Latest iPhone and iPad Phishing scam

(Jennifer Abel @ ConsumerAffairs) Since this is a consumer website rather than an etiquette-advice column, we frequently remind everyone that when dealing with businesses in the modern interconnected era, you must always take the otherwise-rude attitude “Don't call me; I'll call you.”

For example: if you have, or think you might have, a problem with [pick one or more]: your bank, Netflix, Microsoft, Amazon, eBay, PayPal, electric company or any other account, you should definitely contact your bank or whoever, to see about fixing that problem.

But if everything seems fine and then suddenly, out of the blue, you get a text, phone call, email or any other message saying “Hi, this is your bank or Netflix or whoever, telling you there's a huge problem with your account so you need to give us some verification information right away” — don't believe it. Chances are that unsolicited message is actually from a scam artist posing as a legitimate business entity in hope of tricking you into handing over confidential information.

That said: if you're the worrywart type who simply can't ignore such a message, just in case there really is a problem, feel free to contact the company in question; just don't use the contact information you received in that unsolicited message.

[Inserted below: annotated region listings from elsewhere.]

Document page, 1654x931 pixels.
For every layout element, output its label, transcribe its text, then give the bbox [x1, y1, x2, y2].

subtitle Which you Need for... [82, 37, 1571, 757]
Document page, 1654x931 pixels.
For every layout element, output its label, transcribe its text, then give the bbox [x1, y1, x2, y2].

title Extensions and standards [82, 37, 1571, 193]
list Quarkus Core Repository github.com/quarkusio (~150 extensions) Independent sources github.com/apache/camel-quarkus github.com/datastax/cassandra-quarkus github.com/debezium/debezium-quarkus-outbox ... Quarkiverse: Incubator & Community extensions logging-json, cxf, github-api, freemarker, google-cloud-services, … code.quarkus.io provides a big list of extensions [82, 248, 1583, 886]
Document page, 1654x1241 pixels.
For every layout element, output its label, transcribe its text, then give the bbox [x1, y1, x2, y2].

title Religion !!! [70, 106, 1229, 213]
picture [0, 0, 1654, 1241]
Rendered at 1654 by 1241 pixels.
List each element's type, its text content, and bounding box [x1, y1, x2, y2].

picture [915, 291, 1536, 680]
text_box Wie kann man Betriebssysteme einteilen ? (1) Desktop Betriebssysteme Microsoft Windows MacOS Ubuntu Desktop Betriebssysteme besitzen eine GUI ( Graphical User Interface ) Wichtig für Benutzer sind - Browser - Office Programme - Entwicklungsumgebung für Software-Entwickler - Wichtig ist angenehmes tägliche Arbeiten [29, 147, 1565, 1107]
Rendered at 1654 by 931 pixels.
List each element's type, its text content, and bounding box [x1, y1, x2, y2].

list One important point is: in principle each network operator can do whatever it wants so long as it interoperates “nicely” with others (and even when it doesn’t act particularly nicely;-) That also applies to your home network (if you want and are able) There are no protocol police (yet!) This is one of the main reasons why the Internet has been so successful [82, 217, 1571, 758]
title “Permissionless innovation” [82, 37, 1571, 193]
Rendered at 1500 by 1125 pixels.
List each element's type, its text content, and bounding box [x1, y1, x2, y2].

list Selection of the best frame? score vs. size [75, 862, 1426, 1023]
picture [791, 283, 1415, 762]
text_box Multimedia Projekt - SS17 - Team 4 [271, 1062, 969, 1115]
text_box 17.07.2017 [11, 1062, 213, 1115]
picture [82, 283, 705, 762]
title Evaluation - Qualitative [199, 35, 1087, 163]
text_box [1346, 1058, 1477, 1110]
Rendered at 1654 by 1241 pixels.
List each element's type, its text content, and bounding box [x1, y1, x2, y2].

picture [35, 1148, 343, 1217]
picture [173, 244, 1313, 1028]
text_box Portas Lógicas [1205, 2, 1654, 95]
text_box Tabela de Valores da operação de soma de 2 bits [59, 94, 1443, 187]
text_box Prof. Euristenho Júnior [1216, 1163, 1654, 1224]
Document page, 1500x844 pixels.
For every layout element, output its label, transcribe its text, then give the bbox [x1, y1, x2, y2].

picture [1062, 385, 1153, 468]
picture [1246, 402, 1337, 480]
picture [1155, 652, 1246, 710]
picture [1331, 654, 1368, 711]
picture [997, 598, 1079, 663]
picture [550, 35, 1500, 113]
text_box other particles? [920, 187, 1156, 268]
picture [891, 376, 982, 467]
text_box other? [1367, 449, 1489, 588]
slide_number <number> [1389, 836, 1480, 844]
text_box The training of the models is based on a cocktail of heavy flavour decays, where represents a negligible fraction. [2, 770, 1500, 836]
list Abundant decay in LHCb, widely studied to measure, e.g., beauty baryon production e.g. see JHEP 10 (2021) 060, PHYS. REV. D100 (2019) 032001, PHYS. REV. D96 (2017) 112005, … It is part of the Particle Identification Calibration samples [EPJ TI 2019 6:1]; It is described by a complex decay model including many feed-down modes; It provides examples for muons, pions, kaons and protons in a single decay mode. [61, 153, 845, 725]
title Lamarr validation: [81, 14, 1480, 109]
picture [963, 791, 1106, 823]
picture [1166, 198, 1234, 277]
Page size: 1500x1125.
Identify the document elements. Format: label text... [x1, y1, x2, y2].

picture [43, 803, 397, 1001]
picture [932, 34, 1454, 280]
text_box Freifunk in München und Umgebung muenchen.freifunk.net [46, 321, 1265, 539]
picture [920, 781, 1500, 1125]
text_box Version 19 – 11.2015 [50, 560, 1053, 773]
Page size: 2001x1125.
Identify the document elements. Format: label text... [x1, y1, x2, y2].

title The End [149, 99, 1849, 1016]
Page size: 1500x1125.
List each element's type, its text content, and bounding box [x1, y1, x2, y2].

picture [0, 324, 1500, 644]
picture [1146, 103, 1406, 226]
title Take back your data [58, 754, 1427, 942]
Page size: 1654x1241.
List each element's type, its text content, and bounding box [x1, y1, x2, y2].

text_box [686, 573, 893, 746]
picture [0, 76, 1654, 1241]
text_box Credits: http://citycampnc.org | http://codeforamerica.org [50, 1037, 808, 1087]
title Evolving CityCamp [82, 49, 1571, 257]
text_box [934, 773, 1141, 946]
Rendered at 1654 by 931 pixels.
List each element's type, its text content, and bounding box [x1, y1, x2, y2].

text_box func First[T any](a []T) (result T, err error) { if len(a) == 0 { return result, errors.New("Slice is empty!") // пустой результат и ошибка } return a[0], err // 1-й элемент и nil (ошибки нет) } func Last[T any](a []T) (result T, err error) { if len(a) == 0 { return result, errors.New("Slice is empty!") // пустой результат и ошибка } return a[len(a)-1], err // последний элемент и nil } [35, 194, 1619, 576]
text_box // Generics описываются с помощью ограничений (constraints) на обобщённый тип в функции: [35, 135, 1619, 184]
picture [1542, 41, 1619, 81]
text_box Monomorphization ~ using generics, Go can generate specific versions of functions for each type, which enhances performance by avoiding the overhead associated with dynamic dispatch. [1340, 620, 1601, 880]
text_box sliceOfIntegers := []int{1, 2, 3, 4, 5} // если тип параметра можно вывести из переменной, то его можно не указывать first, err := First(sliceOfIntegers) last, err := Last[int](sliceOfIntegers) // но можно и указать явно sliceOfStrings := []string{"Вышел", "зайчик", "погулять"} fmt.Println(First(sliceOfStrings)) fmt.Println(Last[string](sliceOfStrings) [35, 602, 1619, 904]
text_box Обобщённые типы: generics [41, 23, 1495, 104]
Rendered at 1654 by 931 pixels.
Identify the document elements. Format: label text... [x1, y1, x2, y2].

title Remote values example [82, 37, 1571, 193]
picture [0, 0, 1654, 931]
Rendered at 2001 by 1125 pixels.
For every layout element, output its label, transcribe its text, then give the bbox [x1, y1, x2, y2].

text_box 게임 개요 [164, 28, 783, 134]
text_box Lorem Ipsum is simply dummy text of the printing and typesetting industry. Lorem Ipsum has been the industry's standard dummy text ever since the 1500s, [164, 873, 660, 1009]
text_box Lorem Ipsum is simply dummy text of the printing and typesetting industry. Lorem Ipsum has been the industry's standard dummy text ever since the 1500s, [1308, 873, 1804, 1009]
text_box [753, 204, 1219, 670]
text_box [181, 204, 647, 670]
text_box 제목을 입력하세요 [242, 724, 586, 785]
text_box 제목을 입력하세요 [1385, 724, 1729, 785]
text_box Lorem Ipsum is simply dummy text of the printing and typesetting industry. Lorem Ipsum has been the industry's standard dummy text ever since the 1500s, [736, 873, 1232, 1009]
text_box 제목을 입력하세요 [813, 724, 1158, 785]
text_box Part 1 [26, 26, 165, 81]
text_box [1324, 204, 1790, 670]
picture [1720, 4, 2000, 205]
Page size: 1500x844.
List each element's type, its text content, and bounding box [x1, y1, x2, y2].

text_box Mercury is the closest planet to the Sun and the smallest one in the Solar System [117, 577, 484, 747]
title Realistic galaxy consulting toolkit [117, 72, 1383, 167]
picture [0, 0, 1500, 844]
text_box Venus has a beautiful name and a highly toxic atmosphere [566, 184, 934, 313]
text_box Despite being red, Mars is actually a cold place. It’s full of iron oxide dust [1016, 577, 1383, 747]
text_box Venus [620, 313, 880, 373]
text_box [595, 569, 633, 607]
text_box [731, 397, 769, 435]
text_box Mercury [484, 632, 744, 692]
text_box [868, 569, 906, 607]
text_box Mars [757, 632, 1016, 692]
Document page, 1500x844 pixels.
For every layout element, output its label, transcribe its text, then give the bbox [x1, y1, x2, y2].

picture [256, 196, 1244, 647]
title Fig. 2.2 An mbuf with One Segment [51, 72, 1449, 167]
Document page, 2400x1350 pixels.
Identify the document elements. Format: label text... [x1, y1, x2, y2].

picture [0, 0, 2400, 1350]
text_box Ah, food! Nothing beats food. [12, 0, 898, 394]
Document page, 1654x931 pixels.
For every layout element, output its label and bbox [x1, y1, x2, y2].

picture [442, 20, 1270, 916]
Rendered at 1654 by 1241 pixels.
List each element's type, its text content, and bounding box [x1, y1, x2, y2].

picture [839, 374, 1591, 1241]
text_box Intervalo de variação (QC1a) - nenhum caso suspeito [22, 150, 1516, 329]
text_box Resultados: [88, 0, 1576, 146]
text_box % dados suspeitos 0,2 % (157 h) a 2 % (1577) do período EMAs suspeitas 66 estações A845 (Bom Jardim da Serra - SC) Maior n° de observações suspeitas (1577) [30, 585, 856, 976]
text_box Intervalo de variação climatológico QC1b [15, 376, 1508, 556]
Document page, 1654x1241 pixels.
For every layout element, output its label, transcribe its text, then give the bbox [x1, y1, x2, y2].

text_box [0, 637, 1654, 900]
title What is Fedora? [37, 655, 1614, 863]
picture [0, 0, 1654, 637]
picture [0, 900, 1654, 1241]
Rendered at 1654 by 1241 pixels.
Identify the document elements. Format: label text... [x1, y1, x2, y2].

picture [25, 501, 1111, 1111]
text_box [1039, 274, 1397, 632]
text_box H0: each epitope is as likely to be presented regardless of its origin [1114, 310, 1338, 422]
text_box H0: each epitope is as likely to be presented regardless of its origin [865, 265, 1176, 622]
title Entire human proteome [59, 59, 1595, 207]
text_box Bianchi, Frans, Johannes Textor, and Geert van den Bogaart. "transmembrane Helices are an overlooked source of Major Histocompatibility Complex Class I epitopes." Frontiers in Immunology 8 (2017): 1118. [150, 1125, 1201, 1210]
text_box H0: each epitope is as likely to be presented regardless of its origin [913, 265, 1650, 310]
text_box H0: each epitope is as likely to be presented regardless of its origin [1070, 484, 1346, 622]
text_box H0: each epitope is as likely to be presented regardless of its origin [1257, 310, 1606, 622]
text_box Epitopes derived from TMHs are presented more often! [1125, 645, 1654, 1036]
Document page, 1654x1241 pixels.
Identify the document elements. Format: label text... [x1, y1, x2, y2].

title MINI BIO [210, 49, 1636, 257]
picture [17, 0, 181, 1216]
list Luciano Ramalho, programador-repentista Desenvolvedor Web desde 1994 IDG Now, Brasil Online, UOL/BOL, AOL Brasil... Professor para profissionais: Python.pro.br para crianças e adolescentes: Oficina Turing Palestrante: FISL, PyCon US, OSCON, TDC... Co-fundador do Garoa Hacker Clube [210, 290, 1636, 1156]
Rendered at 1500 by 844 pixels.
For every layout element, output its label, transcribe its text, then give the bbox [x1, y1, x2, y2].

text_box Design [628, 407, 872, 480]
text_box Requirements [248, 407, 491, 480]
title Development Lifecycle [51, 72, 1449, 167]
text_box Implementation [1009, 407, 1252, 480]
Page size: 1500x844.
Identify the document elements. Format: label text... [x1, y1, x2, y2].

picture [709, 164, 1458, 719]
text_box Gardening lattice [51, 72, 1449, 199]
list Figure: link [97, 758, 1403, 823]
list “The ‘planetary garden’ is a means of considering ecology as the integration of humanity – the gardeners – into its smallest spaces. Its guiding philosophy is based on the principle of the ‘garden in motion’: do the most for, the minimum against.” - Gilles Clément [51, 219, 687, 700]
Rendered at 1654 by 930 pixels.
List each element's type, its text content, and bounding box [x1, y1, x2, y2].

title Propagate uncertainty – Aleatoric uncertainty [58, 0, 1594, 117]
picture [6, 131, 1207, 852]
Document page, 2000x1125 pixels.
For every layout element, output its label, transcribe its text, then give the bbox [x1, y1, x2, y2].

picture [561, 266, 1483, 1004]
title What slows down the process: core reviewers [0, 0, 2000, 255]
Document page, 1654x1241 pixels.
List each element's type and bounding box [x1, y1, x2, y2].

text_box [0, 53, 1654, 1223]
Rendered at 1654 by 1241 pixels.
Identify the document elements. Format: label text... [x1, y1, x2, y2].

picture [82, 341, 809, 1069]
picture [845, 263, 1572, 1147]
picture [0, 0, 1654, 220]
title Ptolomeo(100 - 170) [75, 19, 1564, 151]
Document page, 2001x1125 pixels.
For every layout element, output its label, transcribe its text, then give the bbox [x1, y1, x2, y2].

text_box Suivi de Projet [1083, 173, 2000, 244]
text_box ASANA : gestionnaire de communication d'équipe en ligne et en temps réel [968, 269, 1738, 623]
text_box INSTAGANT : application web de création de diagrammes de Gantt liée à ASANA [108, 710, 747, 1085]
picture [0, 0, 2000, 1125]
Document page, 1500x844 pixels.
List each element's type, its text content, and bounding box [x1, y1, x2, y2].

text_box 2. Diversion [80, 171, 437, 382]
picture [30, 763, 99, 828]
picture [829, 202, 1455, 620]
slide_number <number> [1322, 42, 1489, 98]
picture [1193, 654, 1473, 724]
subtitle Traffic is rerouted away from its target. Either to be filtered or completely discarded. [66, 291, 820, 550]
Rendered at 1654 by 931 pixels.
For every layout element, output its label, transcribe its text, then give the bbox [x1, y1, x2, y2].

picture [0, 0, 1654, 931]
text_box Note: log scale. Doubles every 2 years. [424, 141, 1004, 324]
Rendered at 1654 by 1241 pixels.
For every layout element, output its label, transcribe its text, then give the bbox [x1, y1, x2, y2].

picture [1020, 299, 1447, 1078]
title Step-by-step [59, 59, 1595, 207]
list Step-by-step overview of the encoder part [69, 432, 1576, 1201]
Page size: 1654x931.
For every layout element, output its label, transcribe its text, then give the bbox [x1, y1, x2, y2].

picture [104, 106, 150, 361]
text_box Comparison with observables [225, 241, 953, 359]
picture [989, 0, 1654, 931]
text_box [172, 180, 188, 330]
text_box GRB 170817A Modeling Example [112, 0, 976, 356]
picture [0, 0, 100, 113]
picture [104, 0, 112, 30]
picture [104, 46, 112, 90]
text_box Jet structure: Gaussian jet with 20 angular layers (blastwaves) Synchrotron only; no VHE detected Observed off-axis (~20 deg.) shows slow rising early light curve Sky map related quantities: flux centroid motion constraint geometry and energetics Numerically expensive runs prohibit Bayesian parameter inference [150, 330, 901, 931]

Go online (or even look in an old-fashioned phone book, if you want to contact the local electric company) and seek out the contact information yourself.

Worse than usual

All such scams are awful, especially from the victims' perspective, but the most recent one is even worse than usual: not just a phishing scam, but one targeting those already victimized by a previous scam! So far it's mainly been affecting people in Australia and New Zealand – but it has recently made it to America, and it's spreading.

The initial scam involves iPhone or iPad users being “locked out” of their devices after a scammer figured out how to hack the otherwise-useful “Find My iPhone” feature: try using your device and you are only able to access your email, where you find a note ordering you to put $100 into the scammer's PayPal account if you want the device unlocked.

That particular ransom email is “legitimate” – so much as any criminal ransom note can be “legitimate” – in that it actually is from the hacker himself.

A mere two days later, on May 29, security bloggers at Symantec warned of scammy phishing emails, allegedly from Apple, purporting to protect iFolks from being ransomed out of their iStuff.

The emails claim that the victims' iCloud infrastructure had been breached, so you have to change your password right now.

Of course, if you are foolish enough to fall for it, what actually happens is that you give your password to a scammer, who can then use it to break into your iThing and then do pretty much whatever he wants—anything from lock you out of it, to stealing or corrupting any files within.

Some of the subject headings in those sleazy emails included:

Please update your Apple account now

Apple – Your Account Is Not Confirmed

Please Verify Account Information For Your Apple ID

please verify the email address associated with your Apple ID

Incidentally, such language is hardly unique to this Apple-flavored phishing attempt; phishers pretending to be from Netflix, your bank or any other company often use the same phrasing. The whole idea, from the scammers' perspective, is to sound scary and ominous enough to override your usual sense of anti-scam skepticism.